Younger female participants with HIV were at elevated cerebrovascular risk compared with younger male participants. Several risk factors had a greater adverse effect on stroke risk in female participants than in male participants, including HIV viremia, methamphetamine use, and treated hypertension. These findings underscore the importance of a personalized approach to predict and prevent cerebrovascular risk among PWH.
尽管 HIV 相关的中风风险可能对女性高于男性,但对于 HIV 感染者(PWH)中不同因素对脑血管风险的影响是否因性别而异,以及这些因素是否导致该人群中风风险存在差异,我们知之甚少。本研究的主要目的是探讨在 AIDS 研究网络综合临床系统(CNICS)队列的 PWH 中,性别是否会改变人口统计学、心血管代谢因素、健康相关行为和 HIV 特异性变量对中风风险的影响。

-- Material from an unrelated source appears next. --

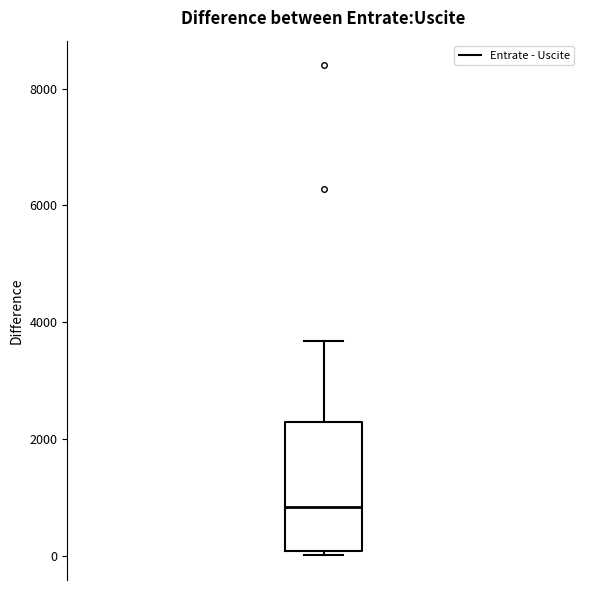

Transcribe this box plot: give where the median line is, the range the box spans, and where the two whiskers end, as read against the y-axis. The values are not printed on the chart, so give them approximately, as read against the axis.

median 800, box 0 to 2200, whiskers 0 (just below the box's lower edge) to 3600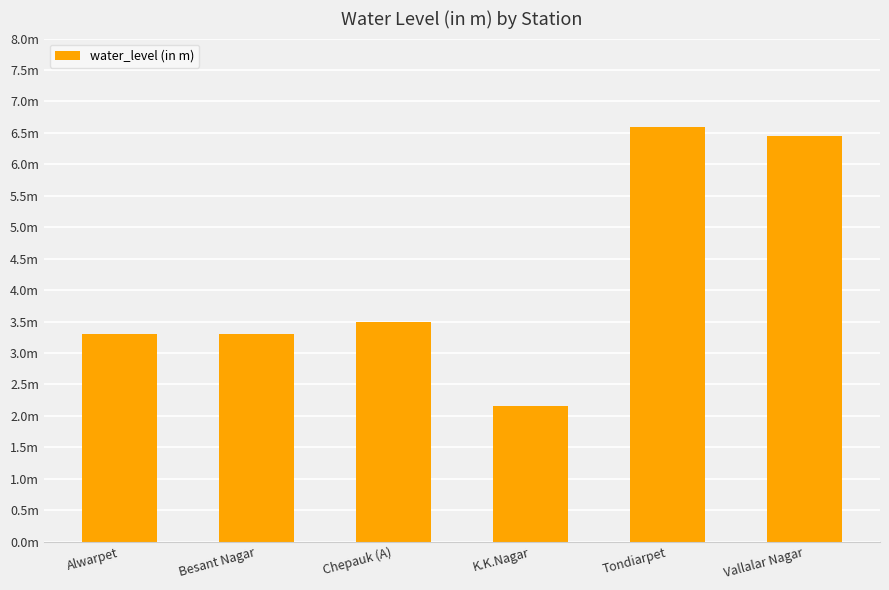

Reading right to left, what are all the values shown in this chart?

6.5	6.6	2.2	3.5	3.3	3.3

在这项观察性队列研究中,我们分析了来自五个 CNICS 站点的临床就诊数据,时间范围约为 2005 年至 2020 年。所有潜在的中风事件均由神经科医生进行裁决。还可获得在诊所就诊时收集的患者报告结局,包括物质使用和抑郁情况。我们使用 Cox 比例风险模型来确定性别是否改变了感兴趣的预测因素与中风事件的关联。
在 13573 名 PWH 中(出生时女性占 19%,平均年龄 44 岁,平均随访时间为 5.6 年),仅在年龄为 50 岁或以下的个体中,女性的中风风险更高(年龄为 40 岁时的风险比[HR]为 2.01 [1.25-3.21],年龄为 60 岁时的 HR 为 0.60 [0.34-1.06];性别间差异有统计学意义, = 0.001)。年龄较小的女性中风患者更有可能接受高血压治疗、心血管风险评分更高和 HIV 可检测,而年龄较大的女性患者在这些因素方面与男性患者无差异。性别改变了可检测 HIV(女性患者的 HR 为 4.66 [2.48-8.74],男性患者的 HR 为 1.30 [0.83-2.03];性别间差异有统计学意义, = 0.001)、使用冰毒(女性患者的 HR 为 4.78 [1.47-15.56],男性患者的 HR 为 1.19 [0.62-2.29];性别间差异有统计学意义, = 0.04)和接受高血压治疗(女性患者的 HR 为 3.44 [1.74-6.81],男性患者的 HR 为 1.66 [1.14-2.41];性别间差异有统计学意义, = 0.06)对中风风险的影响。
与年轻男性患者相比,年龄较小的女性 HIV 感染者的脑血管风险更高。一些危险因素对女性患者的中风风险影响更大,包括 HIV 病毒载量、冰毒使用和高血压治疗。这些发现强调了针对 PWH 预测和预防脑血管风险采用个性化方法的重要性。